Stumbled onto your site this morning. Great stuff man! Wanted to comment about this as I’ve been thinking about it a LOT lately. I am a heavy Keepass user. Mac, Windows, Droid, iPhone, Blackberry, and Winmo. Every major platform. Many of which are synced using Dropbox. I use a lot of the automation stuff that is in Keepass.
What I recall is that Keepass 2.0 is capable of working in a multi-user environment, but the 2.0 database isn’t compatible with all platforms.
You may have heard of it, but I also stumbled onto Remote Desktop Manager (RDM) – http://remotedesktopmanager.com – this morning, and it has a lot of the automation stuff that Keepass has (it is basically it’s first line duty), but it also can store (twice encrypted) passwords and configuration information in SQL, and can run in a read-only off-line mode (as well as from EC2 if that’s your preference) when you aren’t connected. If you have heard of RDM, what are your thoughts about it. If you haven’t I’d recommend giving it a look!

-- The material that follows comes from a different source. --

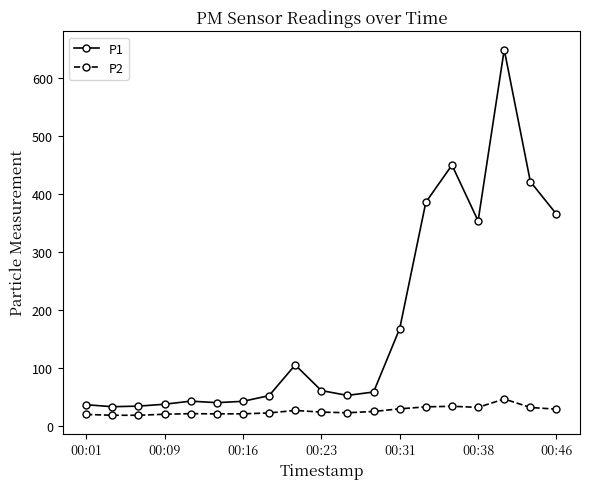

What is the value of the P2 point at the 16th from the left?

32.4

I highly recomend using TiddlyWiki for password storage on a safe network share.
It is basically one html file which writes changes to itself. You need no third party program to run it apart from the normal browser, if everything fails you can still view the contents from any text editor. Easy to put on a usb stick and store in a bank vault. Good for searching. Since it is a wiki it has multi user support (only one for writing at the time though) and a timeline of recent changes. Also offers backups, by saving a copy of the whole file each time you write to it.
Looks like an interesting option if you ensure that the HTML file is encrypted. However, Secret Server has quite a few specific password management features like password templates, auditing and reporting
It seems that the secret server is really very helpful to admins or users. The main advantage I think is its capability of storing other data in addition to passwords. I don’t think that the single user feature will be a problem for large organization as the account can be handled by the system manager through whom all other users will get the required data. In this way the management will track individual activity also.
Quite an impressive article on details about Secret Server from Thycotic. Most of the features are like that of other password management tools available in web. But it has also unique advantages like storing other details in addition to passwords which is rare. So now another great tools for system administrators.